### Prompt
Scan the records for the word "Самара". Return each line where it is found.

### Records shown
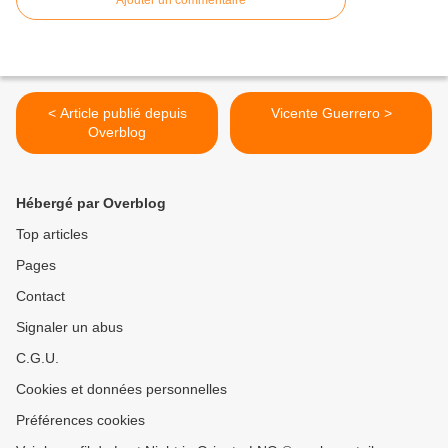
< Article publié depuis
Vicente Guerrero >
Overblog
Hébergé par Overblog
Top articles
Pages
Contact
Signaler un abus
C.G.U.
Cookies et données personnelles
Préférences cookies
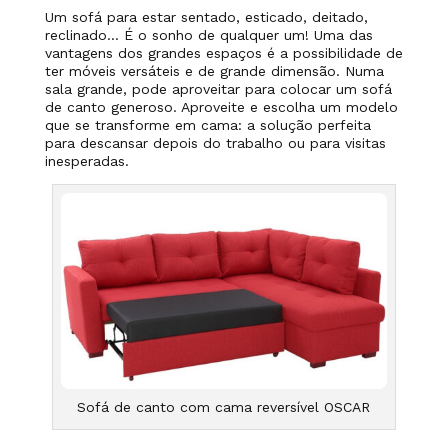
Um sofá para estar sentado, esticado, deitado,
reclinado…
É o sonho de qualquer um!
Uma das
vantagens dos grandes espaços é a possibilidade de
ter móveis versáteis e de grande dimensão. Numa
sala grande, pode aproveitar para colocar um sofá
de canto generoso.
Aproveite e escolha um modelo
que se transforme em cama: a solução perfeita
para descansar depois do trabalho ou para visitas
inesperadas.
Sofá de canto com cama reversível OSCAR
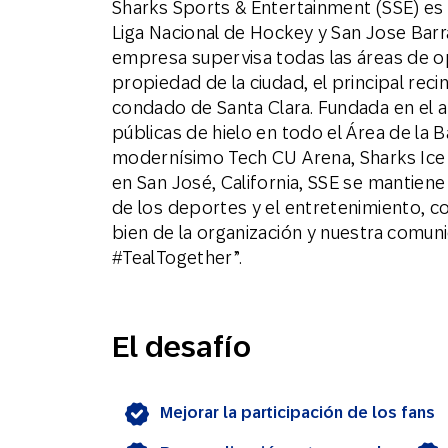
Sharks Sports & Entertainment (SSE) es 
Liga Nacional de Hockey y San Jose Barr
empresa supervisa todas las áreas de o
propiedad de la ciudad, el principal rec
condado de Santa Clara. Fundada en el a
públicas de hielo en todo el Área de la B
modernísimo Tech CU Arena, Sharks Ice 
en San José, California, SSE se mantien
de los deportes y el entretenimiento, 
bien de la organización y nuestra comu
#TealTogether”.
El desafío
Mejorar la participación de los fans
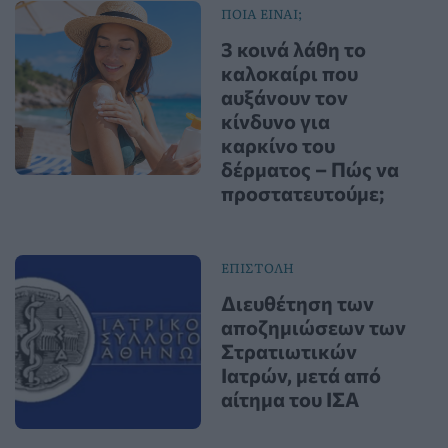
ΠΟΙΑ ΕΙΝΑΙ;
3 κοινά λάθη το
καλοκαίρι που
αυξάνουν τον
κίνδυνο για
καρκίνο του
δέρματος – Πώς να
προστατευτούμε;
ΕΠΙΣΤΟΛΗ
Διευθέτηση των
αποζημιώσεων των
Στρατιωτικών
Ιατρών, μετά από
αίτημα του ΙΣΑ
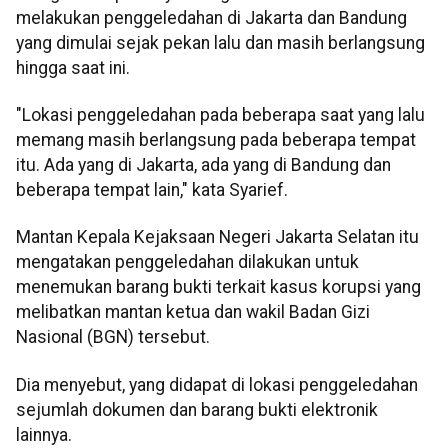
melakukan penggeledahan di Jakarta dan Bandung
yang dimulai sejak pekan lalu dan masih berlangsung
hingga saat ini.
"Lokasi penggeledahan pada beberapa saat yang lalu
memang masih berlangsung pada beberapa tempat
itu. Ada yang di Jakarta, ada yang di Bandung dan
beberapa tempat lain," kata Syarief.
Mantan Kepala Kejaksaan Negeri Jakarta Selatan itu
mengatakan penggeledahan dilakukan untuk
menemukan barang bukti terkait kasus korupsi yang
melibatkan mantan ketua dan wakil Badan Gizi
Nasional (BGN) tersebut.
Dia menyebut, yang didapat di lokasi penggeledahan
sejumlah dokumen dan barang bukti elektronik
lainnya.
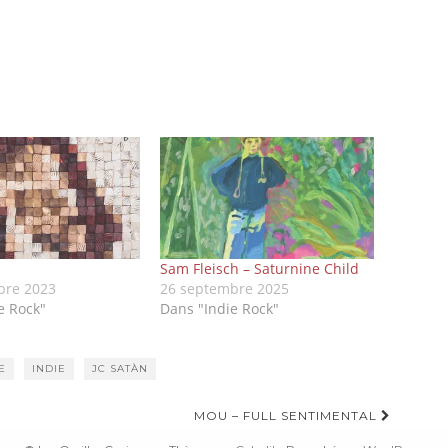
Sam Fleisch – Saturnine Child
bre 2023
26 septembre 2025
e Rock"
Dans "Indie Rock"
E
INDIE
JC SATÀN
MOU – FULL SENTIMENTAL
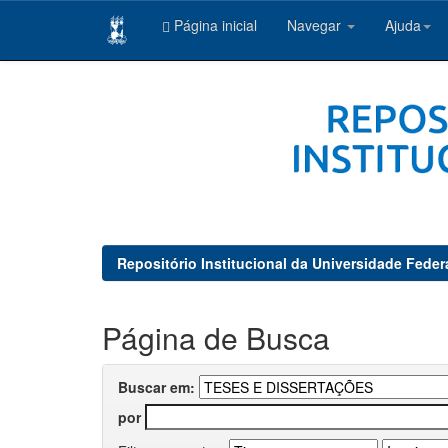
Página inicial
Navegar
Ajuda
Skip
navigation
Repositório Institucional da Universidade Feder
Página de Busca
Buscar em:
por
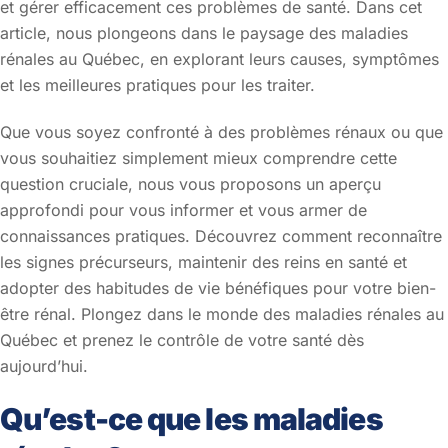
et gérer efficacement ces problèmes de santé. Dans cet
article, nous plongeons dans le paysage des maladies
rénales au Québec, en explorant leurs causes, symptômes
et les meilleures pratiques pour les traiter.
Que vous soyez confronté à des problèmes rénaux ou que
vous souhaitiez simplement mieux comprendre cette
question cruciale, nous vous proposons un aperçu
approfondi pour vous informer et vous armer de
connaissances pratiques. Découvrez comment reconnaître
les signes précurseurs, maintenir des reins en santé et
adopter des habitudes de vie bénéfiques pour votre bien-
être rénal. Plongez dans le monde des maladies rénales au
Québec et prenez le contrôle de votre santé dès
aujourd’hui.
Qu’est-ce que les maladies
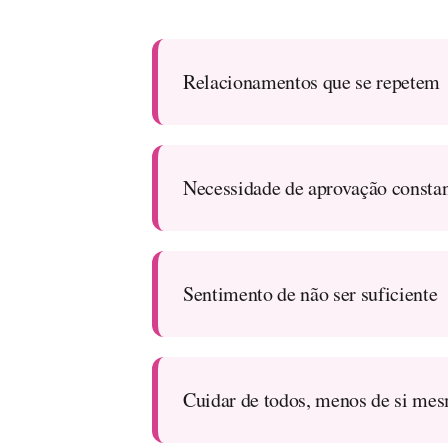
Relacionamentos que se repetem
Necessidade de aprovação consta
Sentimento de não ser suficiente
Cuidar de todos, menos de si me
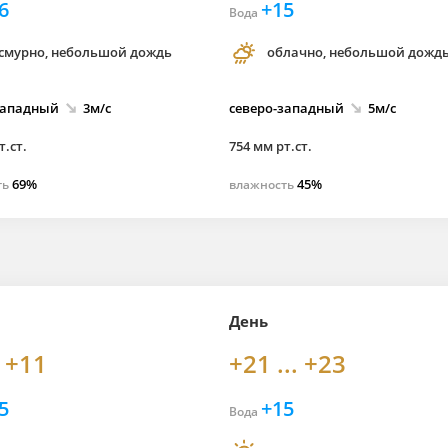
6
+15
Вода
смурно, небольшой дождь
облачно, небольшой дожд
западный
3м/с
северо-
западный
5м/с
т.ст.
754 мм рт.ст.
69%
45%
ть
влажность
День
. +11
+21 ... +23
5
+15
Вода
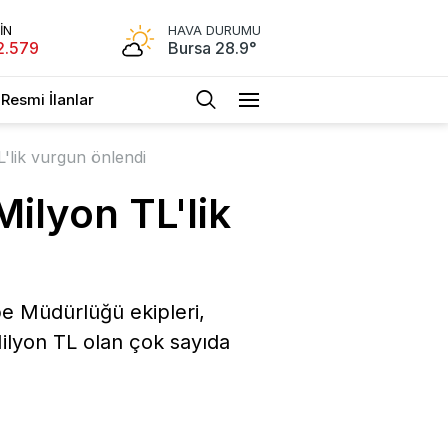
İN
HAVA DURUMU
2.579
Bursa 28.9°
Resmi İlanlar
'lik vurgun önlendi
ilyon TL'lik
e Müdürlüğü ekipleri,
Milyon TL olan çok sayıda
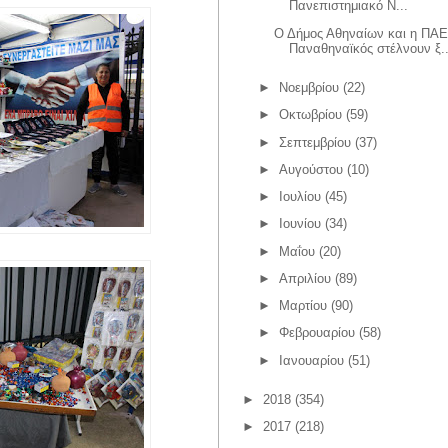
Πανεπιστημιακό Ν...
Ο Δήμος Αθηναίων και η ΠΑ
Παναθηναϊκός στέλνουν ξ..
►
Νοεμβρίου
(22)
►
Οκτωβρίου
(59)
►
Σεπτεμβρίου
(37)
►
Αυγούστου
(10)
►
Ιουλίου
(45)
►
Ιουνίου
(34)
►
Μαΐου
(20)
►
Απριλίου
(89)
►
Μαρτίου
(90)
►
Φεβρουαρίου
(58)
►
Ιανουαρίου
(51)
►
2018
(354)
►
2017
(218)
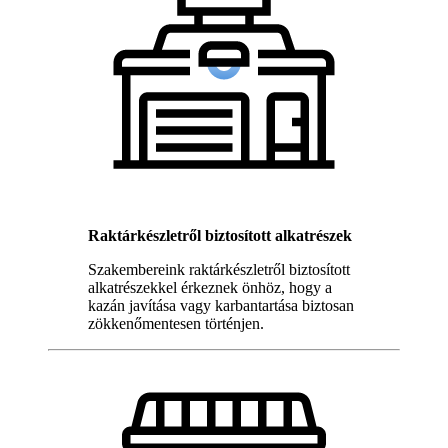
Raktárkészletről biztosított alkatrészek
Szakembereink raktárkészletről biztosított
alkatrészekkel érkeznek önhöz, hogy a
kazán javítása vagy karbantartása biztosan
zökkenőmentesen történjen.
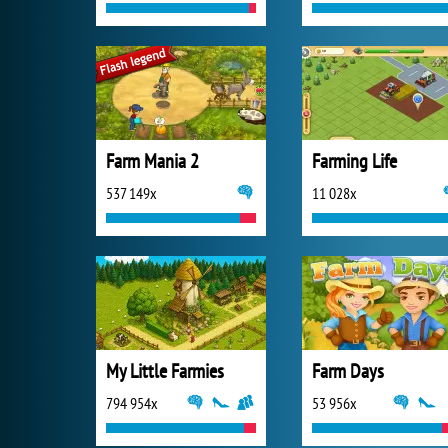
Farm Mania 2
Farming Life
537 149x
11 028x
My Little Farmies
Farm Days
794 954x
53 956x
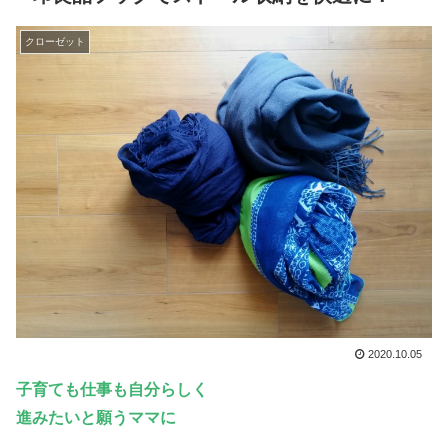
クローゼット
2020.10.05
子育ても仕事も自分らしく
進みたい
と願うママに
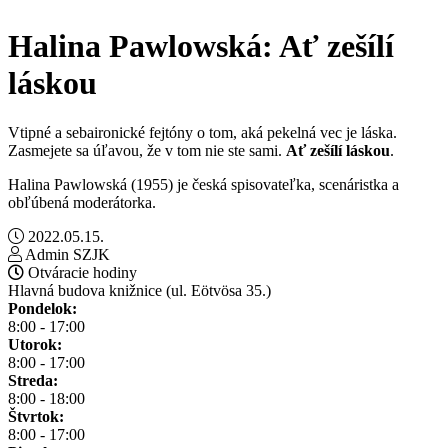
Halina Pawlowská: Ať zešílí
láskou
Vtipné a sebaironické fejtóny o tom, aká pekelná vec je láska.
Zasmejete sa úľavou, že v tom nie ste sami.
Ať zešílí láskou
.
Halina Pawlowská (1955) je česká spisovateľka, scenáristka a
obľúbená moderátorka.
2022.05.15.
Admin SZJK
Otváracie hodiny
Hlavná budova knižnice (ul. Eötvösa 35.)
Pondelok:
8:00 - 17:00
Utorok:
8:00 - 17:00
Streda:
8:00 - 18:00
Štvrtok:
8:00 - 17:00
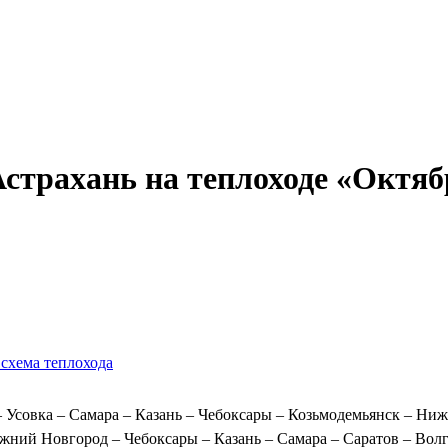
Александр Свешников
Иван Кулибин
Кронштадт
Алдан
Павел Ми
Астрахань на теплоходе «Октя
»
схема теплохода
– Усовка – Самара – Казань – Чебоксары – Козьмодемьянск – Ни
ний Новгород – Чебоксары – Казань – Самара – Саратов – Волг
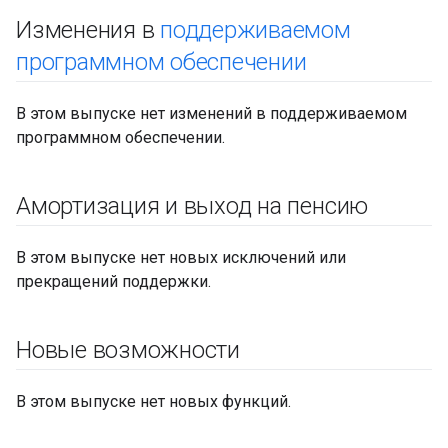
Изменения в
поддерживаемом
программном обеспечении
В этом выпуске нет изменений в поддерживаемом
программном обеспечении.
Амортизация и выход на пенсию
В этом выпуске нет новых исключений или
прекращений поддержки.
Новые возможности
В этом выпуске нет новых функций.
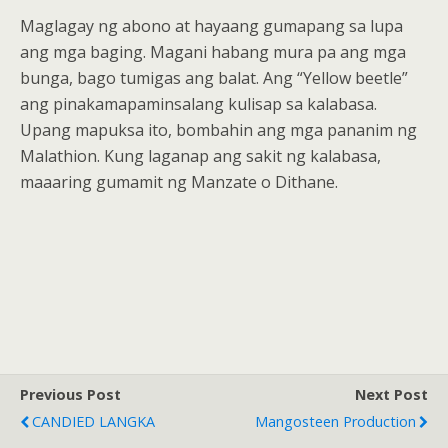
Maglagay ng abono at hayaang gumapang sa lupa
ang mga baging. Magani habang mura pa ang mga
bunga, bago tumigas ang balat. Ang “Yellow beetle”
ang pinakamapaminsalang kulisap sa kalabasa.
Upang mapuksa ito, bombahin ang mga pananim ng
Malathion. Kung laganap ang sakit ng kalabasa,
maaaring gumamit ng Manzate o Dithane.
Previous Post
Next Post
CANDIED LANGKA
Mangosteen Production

### Task result
– Усовка – Самара – Казань – Чебоксары – Козьмодемьянск – Ни
ний Новгород – Чебоксары – Казань – Самара – Саратов – Волг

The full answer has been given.